Exercise objective: When a line of the records contains "pieces", copy it.

Working data:
******

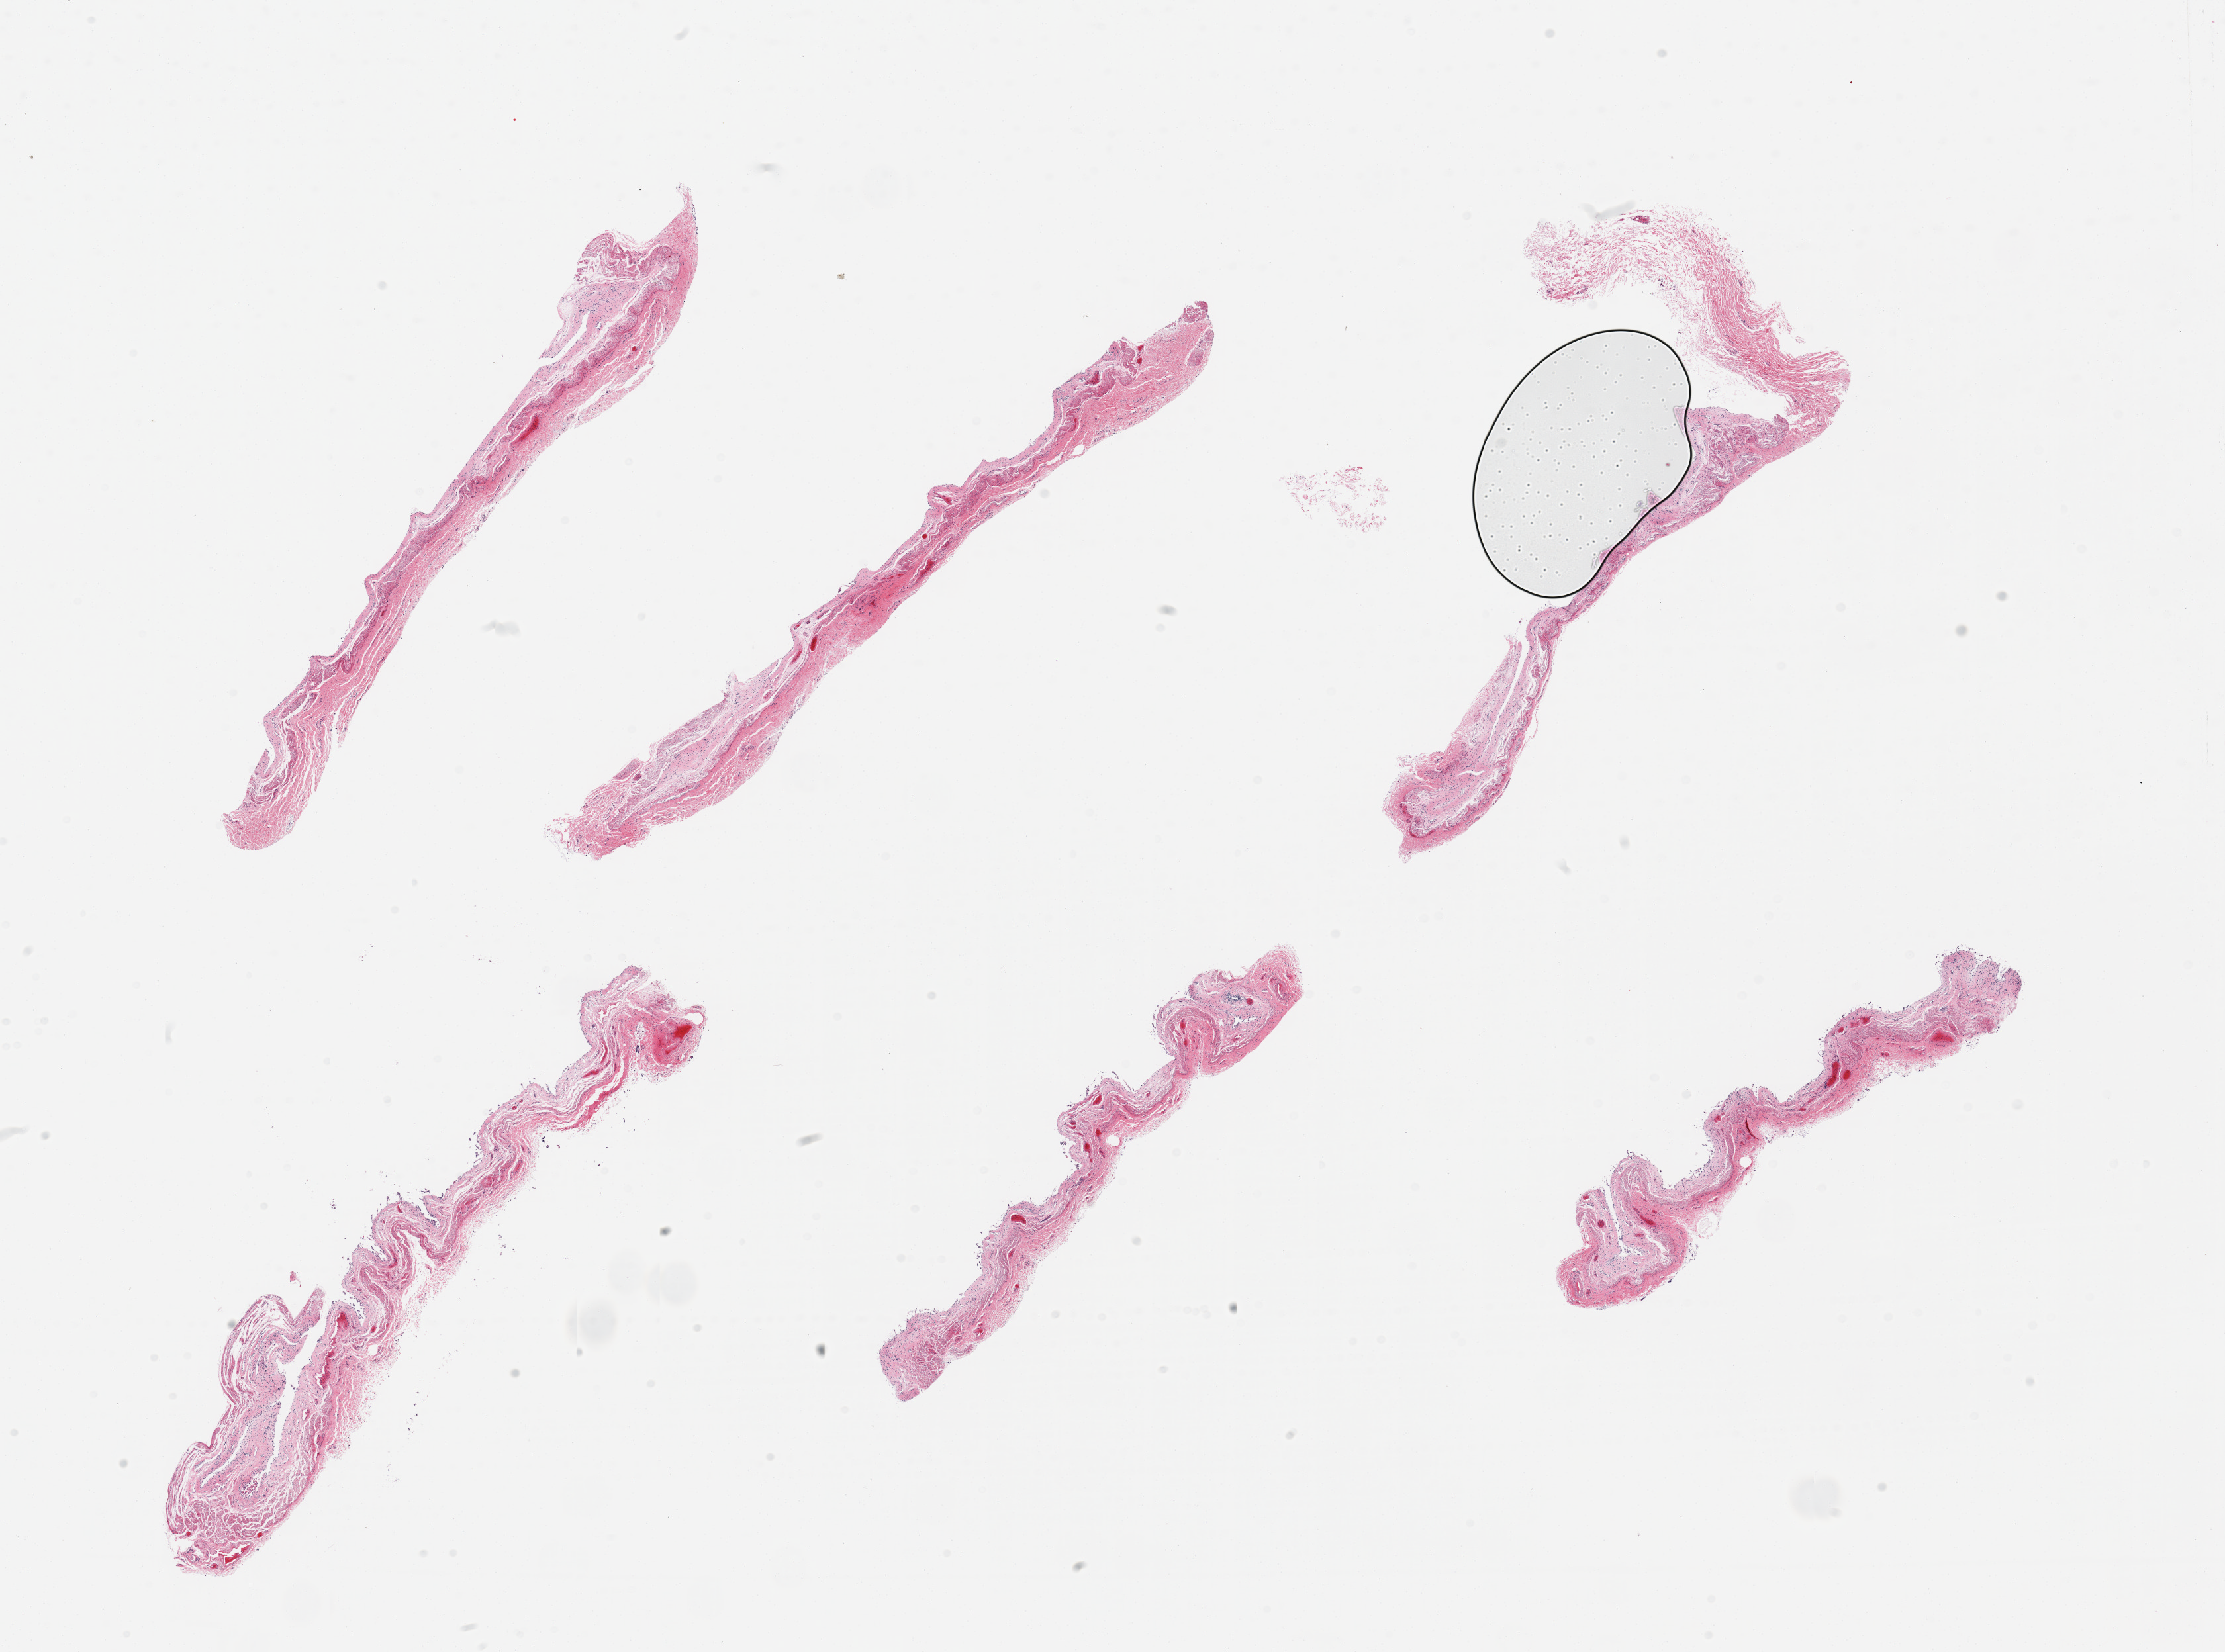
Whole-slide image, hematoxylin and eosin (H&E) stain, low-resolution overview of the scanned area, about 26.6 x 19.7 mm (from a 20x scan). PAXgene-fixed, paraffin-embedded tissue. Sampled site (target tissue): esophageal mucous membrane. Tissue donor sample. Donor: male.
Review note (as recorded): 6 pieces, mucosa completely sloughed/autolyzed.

******

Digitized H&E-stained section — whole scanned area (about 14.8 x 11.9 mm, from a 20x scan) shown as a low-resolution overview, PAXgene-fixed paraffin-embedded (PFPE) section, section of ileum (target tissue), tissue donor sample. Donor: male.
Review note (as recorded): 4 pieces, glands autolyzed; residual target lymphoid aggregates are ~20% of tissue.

******

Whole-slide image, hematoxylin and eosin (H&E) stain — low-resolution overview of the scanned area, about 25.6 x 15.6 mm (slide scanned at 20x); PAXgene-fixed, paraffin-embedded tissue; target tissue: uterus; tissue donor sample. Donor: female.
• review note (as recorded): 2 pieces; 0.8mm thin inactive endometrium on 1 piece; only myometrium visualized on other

******

Reply:
Review note (as recorded): 6 pieces, mucosa completely sloughed/autolyzed.
Review note (as recorded): 4 pieces, glands autolyzed; residual target lymphoid aggregates are ~20% of tissue.
• review note (as recorded): 2 pieces; 0.8mm thin inactive endometrium on 1 piece; only myometrium visualized on other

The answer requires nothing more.